- [Data to process]:
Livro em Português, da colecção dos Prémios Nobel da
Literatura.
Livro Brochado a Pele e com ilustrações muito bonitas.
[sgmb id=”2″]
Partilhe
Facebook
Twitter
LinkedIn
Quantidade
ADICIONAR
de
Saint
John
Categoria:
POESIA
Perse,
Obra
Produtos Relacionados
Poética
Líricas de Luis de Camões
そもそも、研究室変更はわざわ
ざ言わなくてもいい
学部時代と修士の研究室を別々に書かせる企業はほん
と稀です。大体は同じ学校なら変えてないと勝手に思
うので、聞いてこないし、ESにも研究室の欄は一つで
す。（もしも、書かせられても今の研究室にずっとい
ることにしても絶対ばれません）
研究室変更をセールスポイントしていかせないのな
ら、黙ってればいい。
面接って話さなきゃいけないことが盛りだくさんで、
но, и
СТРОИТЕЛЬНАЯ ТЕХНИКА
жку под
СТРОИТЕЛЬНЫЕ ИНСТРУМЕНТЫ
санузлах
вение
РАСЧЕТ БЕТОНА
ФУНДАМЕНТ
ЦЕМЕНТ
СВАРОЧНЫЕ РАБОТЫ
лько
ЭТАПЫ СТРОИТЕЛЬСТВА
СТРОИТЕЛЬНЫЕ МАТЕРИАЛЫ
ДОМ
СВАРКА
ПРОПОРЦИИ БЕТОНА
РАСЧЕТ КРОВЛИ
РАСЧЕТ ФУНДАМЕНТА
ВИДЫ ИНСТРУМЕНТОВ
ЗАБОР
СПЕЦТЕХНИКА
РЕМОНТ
* * *
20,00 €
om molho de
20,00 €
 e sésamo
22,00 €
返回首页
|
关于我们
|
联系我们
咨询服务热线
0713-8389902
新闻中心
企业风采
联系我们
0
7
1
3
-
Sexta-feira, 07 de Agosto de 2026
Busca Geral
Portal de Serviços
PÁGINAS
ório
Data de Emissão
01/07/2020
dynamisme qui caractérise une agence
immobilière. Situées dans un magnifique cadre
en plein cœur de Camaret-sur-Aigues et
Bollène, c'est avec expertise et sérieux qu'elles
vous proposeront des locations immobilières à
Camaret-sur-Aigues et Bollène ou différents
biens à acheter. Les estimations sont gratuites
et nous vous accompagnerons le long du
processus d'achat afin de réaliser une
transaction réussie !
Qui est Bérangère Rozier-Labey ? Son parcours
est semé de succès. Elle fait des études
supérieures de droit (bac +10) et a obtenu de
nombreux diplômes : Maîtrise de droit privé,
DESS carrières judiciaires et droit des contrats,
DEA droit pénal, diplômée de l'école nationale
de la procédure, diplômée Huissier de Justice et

- [Activity]: Extract from the records above the lines from the one containing "Busca Geral" to the one containing "Qui est Bérangère Rozier-Labey ? Son parcours", both lines included, exactly as they appear and with nothing else.

- [Answer below]:
Busca Geral
Portal de Serviços
PÁGINAS
ório
Data de Emissão
01/07/2020
dynamisme qui caractérise une agence
immobilière. Situées dans un magnifique cadre
en plein cœur de Camaret-sur-Aigues et
Bollène, c'est avec expertise et sérieux qu'elles
vous proposeront des locations immobilières à
Camaret-sur-Aigues et Bollène ou différents
biens à acheter. Les estimations sont gratuites
et nous vous accompagnerons le long du
processus d'achat afin de réaliser une
transaction réussie !
Qui est Bérangère Rozier-Labey ? Son parcours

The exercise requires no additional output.